(Dataset content begins)

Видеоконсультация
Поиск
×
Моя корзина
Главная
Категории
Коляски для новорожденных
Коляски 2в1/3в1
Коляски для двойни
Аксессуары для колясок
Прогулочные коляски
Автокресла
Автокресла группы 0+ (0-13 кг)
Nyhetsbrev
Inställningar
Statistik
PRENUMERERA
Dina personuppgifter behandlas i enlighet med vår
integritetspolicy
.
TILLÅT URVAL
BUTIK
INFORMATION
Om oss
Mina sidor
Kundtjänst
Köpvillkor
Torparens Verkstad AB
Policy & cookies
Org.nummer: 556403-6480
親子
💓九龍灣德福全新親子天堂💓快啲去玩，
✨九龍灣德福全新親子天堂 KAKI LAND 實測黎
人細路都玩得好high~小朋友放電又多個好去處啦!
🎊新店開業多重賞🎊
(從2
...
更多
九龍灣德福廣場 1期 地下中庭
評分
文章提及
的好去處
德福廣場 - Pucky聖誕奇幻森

(Dataset content ends)
(Dataset content begins)

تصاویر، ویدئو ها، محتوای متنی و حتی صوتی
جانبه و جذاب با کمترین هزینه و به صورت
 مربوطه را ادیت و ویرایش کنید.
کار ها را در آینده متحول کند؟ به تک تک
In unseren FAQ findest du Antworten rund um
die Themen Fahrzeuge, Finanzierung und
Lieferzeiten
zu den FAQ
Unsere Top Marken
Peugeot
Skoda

(Dataset content ends)

- **Your assignment**
Please repeat, word for word, the part of the items that opens with the line containing "Видеоконсультация" and closes with the line containing "德福廣場 - Pucky聖誕奇幻森", both of those lines included.

- **Answer to the exercise**
Видеоконсультация
Поиск
×
Моя корзина
Главная
Категории
Коляски для новорожденных
Коляски 2в1/3в1
Коляски для двойни
Аксессуары для колясок
Прогулочные коляски
Автокресла
Автокресла группы 0+ (0-13 кг)
Nyhetsbrev
Inställningar
Statistik
PRENUMERERA
Dina personuppgifter behandlas i enlighet med vår
integritetspolicy
.
TILLÅT URVAL
BUTIK
INFORMATION
Om oss
Mina sidor
Kundtjänst
Köpvillkor
Torparens Verkstad AB
Policy & cookies
Org.nummer: 556403-6480
親子
💓九龍灣德福全新親子天堂💓快啲去玩，
✨九龍灣德福全新親子天堂 KAKI LAND 實測黎
人細路都玩得好high~小朋友放電又多個好去處啦!
🎊新店開業多重賞🎊
(從2
...
更多
九龍灣德福廣場 1期 地下中庭
評分
文章提及
的好去處
德福廣場 - Pucky聖誕奇幻森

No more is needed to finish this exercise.